* _WHAT IS EXPECTED_:
All lines in the data bearing the string "another" should be identified and copied.

* _INPUT DATA_:

====================

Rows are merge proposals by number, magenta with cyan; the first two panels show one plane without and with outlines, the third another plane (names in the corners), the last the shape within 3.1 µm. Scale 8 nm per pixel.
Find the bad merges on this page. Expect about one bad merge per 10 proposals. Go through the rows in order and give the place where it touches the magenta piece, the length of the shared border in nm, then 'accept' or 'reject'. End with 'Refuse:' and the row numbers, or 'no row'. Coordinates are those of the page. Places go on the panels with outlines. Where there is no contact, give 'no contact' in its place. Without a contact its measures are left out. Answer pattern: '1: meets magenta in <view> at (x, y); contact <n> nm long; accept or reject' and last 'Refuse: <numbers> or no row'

====================

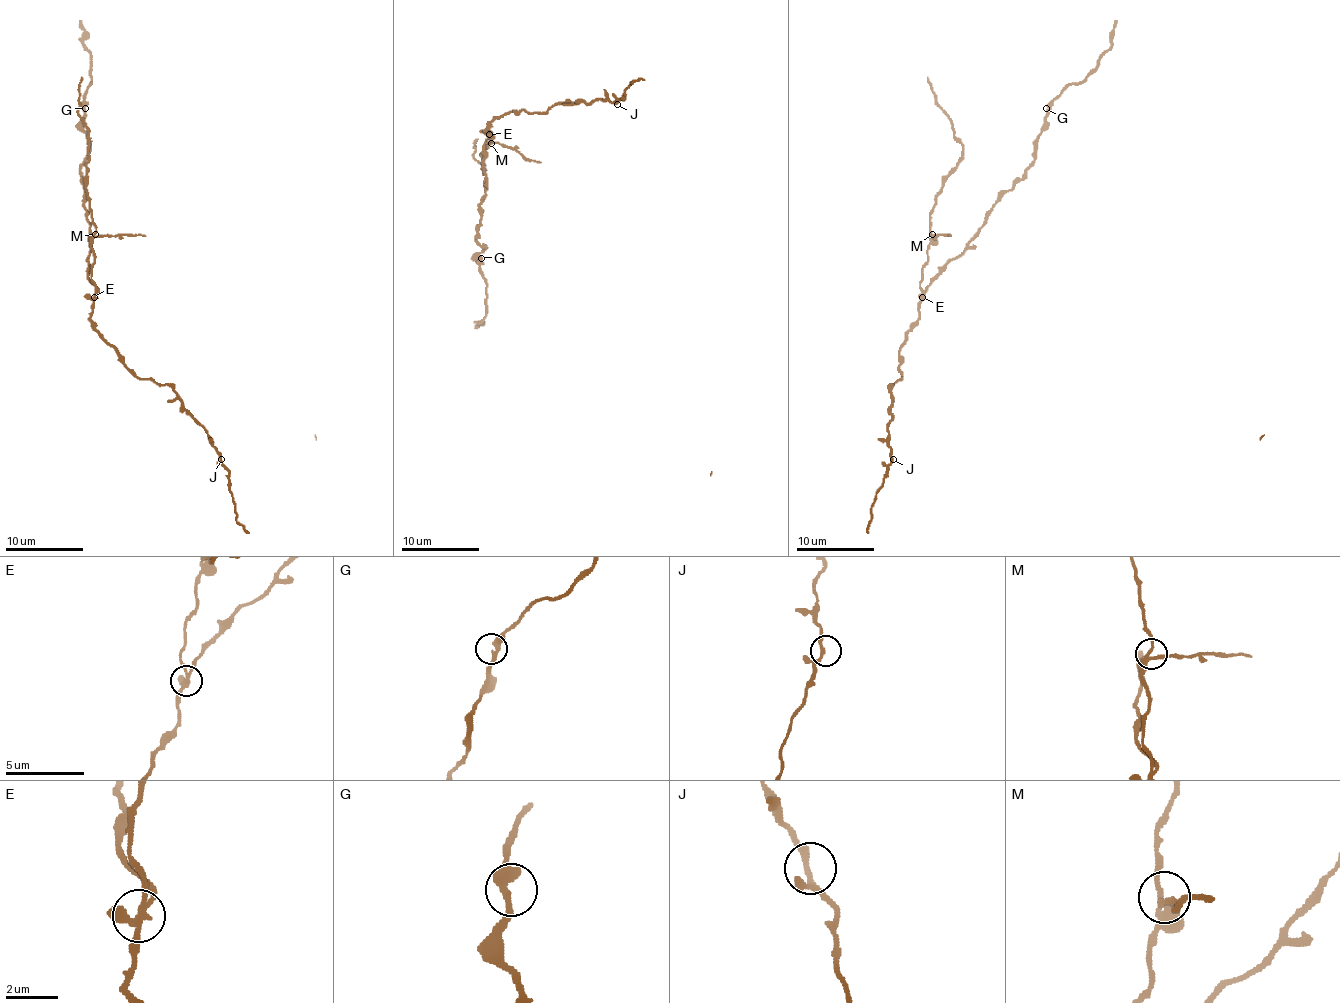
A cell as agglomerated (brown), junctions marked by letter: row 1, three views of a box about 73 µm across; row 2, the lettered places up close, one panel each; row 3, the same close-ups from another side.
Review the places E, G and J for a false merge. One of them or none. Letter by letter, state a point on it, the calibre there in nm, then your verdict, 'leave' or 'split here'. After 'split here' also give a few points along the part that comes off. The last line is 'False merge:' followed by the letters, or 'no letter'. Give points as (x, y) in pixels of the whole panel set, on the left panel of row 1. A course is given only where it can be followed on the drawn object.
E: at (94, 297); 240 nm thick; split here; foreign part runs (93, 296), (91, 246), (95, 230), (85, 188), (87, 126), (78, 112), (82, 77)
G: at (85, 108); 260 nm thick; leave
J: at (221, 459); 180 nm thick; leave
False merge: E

====================

* _FINAL ANSWER_:
Rows are merge proposals by number, magenta with cyan; the first two panels show one plane without and with outlines, the third another plane (names in the corners), the last the shape within 3.1 µm. Scale 8 nm per pixel.
A cell as agglomerated (brown), junctions marked by letter: row 1, three views of a box about 73 µm across; row 2, the lettered places up close, one panel each; row 3, the same close-ups from another side.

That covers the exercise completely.